• [Text segment]
▶
Before briefing with developers, read our web app architecture cheatsheet. It will help you talk the same language with your development team and lay a good foundation for your web app success.
What is application architecture?
Architecture is usually defined as a fundamental organization of the web application. It describes the high-level internal structure of the software system and outlines the ways major parts of it are wired together.
Why is architecture important?
Web application architecture represents a set of decisions that need to be made early in a project. Those initial choices usually have far-reaching implications in all aspects of the app development process.
- Allocation of financial resources: the cost of web app development and maintenance.
- Hiring decisions: the number of people on the team and their roles.
- Work breakdown structure: a hierarchy of tasks for the team to do.
- Time to market: the absence of delays caused by changes at later stages.
- Future product qualities: performance, fault tolerance, scalability, and reliability.
- Ease of maintenance: fixing bugs, replacing or adding new functionality.
An ideal architecture that could ensure every aspect of a web app is rocking doesn’t exist. Every particular case has its requirements and prerequisites. Choosing a web app architecture often requires making the right tradeoffs depending on business goals and priorities.
Web application architecture best practices
If you get to coding without having architecture designed first, you risk ending up with spaghetti code. Your web application structure may look like a labyrinth of unmanageable dependencies between different components, layers, and tiers.
Another mistake to avoid is following trends or copying successful companies’ approaches without critical thinking. Instead, all architectural decisions should be made with the actual architectural drivers in mind. Those are a set of requirements that have significant influence over the future architecture of your web application, such as:
- Technical constraints. Some given technical must-dos should be fixed in the beginning and are difficult or even impossible to change later.
- Business constraints. Things like a specific delivery date or a limited budget narrow the range of implementable web app architecture designs.
- Quality attributes. Specific criteria that help to define if the software performs well.
- High-level functional requirements. An overview of what the web app is expected to do helps to define the core features that should be developed.
A business owner and their software development team should have several sessions to plan and agree on an optimal architecture design for the given context. Here are some best practices to follow during this process:
- Formulate the problem the software should solve for the business or its customers.
- Agree on the technical requirements and quality attributes that will define success.
- Choose architectural tactics and patterns for achieving the desired results.
◀
• [Task instructions] Copy word for word the part of the web app architecture text starting at "Architecture is usually" and ending at "and their roles.". The rows after this were drawn from a separate source.

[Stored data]
▶
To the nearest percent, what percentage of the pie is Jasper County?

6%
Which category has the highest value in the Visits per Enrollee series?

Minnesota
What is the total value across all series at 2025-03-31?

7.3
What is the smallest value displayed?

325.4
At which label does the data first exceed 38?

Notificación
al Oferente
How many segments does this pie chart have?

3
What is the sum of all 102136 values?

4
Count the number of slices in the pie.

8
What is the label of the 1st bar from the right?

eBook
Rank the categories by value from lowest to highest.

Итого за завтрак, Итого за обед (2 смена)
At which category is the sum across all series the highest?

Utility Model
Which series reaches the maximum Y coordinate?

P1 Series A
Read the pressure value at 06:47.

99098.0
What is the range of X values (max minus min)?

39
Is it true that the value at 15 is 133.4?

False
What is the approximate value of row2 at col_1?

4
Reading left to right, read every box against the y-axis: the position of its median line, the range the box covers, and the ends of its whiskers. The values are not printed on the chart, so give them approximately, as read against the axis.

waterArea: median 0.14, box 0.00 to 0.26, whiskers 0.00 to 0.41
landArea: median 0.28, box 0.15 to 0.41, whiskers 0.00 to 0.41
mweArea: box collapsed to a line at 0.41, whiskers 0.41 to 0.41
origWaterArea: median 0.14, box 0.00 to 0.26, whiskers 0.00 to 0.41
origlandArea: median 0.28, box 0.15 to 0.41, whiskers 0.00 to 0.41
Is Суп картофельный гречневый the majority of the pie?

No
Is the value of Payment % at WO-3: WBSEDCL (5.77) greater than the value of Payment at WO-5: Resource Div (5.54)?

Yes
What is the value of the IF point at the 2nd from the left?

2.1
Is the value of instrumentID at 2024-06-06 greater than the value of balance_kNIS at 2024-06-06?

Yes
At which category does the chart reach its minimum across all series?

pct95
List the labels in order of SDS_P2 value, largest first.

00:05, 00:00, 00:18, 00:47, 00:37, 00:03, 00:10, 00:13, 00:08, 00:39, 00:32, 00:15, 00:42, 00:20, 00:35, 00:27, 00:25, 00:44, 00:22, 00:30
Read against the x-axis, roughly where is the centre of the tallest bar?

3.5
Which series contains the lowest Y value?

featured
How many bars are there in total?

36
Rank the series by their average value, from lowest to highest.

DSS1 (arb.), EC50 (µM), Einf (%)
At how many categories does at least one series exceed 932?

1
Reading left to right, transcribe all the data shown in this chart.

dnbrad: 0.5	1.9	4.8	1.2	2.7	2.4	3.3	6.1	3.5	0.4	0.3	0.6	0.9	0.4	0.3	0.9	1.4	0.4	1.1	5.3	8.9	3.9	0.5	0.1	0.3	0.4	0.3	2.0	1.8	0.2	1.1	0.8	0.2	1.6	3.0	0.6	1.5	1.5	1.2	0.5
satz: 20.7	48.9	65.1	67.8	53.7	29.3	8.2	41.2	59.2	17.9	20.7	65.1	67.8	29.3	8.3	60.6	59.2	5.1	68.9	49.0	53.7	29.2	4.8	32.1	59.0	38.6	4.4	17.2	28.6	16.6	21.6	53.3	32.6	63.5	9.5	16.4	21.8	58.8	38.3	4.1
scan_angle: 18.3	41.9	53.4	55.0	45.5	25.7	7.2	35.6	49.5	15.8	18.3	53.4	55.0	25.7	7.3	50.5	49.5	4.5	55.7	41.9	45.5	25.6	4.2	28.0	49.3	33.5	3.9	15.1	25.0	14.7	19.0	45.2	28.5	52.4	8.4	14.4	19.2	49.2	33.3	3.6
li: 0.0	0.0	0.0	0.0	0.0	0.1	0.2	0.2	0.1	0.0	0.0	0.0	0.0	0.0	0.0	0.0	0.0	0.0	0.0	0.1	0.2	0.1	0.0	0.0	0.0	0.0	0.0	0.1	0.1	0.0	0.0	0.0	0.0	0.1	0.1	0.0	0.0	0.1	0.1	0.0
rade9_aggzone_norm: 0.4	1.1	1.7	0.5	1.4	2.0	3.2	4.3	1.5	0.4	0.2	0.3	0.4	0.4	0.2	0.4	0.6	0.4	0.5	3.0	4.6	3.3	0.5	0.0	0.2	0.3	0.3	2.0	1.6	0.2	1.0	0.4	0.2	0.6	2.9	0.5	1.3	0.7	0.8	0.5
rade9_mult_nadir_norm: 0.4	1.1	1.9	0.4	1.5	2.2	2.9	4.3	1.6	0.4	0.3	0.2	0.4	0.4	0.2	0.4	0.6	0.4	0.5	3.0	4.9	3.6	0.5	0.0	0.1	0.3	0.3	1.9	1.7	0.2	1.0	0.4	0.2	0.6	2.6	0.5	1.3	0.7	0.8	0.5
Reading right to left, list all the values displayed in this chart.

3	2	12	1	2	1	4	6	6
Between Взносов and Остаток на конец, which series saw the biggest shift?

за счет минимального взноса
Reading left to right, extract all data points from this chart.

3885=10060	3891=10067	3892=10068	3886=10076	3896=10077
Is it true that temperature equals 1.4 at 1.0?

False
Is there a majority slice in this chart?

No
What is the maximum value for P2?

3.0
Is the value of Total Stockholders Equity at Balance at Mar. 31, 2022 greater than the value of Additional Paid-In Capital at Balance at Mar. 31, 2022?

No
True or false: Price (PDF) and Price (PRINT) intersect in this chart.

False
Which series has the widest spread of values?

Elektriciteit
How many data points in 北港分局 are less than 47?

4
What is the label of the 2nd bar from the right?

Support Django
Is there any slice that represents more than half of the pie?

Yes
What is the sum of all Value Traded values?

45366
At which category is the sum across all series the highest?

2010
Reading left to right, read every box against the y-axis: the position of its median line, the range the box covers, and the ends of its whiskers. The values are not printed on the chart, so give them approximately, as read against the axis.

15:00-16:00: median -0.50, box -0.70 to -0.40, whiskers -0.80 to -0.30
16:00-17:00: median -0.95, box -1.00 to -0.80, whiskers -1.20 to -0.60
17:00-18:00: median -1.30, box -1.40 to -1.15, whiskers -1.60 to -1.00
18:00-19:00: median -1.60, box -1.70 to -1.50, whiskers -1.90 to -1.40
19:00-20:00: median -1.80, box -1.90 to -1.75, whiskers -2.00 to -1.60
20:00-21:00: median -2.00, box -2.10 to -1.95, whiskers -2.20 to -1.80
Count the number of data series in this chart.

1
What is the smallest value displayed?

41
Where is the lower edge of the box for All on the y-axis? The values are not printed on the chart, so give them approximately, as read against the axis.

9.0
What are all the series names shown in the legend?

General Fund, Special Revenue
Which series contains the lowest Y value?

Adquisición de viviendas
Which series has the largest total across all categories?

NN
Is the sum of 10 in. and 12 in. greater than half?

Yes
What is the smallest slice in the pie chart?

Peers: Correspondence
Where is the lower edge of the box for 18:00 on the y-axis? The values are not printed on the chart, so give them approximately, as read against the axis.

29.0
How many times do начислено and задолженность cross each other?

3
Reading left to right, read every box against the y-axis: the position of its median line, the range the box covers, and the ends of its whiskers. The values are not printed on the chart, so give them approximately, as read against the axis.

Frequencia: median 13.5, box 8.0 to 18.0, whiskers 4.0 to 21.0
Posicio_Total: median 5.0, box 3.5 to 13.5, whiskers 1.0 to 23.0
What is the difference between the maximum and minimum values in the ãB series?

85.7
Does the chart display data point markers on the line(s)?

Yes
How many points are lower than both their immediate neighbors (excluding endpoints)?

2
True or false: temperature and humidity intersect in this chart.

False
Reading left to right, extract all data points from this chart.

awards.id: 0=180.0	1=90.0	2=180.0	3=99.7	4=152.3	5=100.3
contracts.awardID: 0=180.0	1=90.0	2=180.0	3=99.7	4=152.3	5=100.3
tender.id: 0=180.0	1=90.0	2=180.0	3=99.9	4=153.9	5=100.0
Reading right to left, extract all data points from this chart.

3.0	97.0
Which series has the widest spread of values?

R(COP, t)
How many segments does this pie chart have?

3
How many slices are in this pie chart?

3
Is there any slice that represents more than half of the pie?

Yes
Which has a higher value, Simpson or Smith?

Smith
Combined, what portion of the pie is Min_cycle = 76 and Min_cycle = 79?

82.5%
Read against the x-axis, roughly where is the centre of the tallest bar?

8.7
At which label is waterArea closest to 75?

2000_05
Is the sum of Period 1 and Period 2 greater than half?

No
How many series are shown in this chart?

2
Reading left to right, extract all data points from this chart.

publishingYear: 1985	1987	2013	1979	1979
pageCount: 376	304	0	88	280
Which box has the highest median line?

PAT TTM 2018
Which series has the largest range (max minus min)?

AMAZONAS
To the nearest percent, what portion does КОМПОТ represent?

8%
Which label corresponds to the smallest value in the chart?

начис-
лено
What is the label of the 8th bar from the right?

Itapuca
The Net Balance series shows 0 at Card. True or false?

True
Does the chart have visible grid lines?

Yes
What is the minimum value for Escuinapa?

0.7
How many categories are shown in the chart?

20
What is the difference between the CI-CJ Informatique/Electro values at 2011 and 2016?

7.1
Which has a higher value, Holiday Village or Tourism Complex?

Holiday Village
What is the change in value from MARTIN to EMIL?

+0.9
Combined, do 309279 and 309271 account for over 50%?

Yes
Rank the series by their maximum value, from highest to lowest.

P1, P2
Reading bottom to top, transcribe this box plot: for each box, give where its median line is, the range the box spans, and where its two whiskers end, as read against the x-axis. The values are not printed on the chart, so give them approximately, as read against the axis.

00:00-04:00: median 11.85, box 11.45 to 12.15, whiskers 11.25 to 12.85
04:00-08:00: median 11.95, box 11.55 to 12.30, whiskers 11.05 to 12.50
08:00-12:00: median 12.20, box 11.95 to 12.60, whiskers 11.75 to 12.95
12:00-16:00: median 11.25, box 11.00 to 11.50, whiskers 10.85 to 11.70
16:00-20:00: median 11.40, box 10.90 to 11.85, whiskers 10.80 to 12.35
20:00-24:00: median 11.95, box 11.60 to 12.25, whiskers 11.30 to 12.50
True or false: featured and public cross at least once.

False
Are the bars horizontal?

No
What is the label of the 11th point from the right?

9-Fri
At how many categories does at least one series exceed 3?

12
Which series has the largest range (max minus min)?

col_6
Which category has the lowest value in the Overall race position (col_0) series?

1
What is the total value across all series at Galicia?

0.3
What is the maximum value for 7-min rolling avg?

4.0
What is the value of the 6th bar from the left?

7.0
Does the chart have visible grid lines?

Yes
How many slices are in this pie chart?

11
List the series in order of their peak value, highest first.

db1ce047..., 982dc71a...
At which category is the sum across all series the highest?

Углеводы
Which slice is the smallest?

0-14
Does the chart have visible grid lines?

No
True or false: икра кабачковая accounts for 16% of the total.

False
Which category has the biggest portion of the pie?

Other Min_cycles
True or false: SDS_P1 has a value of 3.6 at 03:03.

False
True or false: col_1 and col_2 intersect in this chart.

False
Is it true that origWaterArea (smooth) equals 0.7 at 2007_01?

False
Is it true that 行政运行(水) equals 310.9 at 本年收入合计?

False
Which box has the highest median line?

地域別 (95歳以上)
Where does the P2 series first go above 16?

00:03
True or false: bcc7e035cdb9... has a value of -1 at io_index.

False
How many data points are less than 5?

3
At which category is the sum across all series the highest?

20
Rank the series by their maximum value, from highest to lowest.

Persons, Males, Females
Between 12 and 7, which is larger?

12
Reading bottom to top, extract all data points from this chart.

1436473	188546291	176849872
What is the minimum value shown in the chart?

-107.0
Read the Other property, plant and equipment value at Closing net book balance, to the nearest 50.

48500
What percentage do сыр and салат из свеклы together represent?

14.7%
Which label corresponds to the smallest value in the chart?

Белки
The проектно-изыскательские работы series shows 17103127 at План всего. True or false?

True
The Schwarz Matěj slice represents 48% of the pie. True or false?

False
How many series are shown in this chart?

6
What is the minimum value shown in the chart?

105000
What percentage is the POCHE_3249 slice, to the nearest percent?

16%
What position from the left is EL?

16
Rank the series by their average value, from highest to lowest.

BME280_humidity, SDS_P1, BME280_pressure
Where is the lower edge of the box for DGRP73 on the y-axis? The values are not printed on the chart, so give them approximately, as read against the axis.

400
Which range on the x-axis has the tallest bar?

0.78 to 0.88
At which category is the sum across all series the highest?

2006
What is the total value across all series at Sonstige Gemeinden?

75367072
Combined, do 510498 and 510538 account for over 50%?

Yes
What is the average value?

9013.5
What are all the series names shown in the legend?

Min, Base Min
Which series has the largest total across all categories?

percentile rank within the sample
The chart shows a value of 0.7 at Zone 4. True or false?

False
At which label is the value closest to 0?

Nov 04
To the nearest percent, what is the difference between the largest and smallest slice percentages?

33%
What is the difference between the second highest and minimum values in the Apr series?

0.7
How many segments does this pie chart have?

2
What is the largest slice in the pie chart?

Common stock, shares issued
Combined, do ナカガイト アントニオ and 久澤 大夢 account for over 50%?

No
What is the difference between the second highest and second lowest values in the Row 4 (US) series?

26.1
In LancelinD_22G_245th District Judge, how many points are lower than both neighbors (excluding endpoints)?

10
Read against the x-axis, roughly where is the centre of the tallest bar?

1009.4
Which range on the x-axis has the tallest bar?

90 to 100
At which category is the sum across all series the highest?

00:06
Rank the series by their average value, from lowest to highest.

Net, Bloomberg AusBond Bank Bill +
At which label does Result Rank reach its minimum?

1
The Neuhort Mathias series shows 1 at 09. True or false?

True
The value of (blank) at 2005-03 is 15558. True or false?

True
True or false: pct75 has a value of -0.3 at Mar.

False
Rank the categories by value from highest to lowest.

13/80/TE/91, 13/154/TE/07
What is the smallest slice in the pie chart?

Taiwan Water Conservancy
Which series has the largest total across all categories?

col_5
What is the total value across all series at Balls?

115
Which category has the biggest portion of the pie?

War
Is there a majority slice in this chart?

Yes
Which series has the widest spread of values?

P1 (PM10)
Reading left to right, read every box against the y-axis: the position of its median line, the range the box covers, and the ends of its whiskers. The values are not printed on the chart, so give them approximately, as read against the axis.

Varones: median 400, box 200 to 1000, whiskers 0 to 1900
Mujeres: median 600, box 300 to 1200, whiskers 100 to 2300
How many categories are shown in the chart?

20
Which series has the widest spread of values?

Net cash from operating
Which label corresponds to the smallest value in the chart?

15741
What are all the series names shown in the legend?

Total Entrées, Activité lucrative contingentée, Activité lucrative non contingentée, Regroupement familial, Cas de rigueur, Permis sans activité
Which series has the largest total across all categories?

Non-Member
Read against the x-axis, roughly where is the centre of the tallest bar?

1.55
◀
• [Exercise solution]
Architecture is usually defined as a fundamental organization of the web application. It describes the high-level internal structure of the software system and outlines the ways major parts of it are wired together.
Why is architecture important?
Web application architecture represents a set of decisions that need to be made early in a project. Those initial choices usually have far-reaching implications in all aspects of the app development process.
- Allocation of financial resources: the cost of web app development and maintenance.
- Hiring decisions: the number of people on the team and their roles.